### Task statement
Copy out each line of the data that holds the word "thumb".

Data entries
== Segment start ==
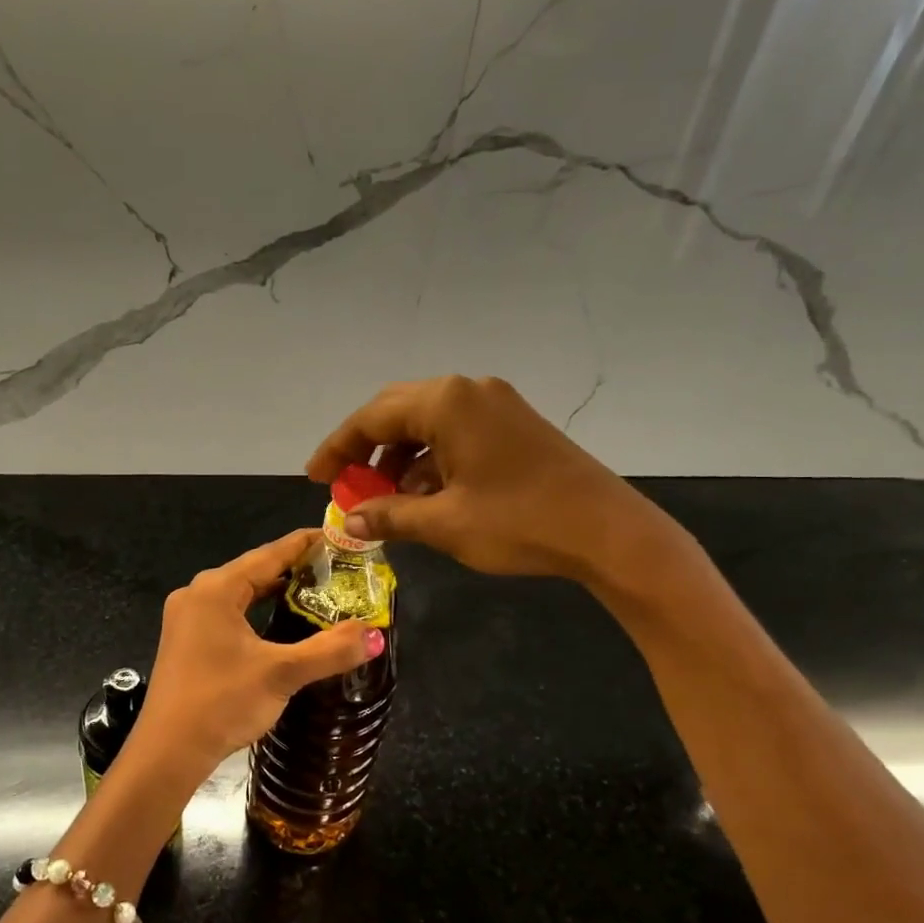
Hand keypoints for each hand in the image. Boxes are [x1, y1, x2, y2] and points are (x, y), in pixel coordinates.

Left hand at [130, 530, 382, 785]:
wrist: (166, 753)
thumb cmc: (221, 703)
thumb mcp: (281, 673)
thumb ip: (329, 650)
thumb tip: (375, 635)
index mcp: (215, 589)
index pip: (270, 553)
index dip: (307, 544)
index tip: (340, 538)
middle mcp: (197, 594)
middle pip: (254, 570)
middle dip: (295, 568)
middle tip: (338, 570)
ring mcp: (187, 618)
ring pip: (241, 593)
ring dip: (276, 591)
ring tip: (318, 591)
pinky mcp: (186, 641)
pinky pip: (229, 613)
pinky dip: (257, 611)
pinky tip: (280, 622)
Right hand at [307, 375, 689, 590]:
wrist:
== Segment end ==
== Segment start ==
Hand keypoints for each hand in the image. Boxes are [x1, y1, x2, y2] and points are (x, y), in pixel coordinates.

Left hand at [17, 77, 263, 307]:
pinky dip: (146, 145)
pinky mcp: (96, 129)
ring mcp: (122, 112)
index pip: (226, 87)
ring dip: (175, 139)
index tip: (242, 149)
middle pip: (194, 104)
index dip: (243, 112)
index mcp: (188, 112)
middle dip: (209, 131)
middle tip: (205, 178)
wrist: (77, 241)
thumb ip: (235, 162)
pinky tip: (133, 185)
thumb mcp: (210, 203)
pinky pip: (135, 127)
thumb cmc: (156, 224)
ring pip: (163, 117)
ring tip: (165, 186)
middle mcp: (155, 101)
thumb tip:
== Segment end ==
### Reply
thumb cmc: (221, 703)
thumb mcp: (281, 673)
thumb ip: (329, 650)
thumb tip: (375, 635)
thumb ip: (235, 162)
thumb mcp: (210, 203)
thumb cmc: (156, 224)
thumb tip:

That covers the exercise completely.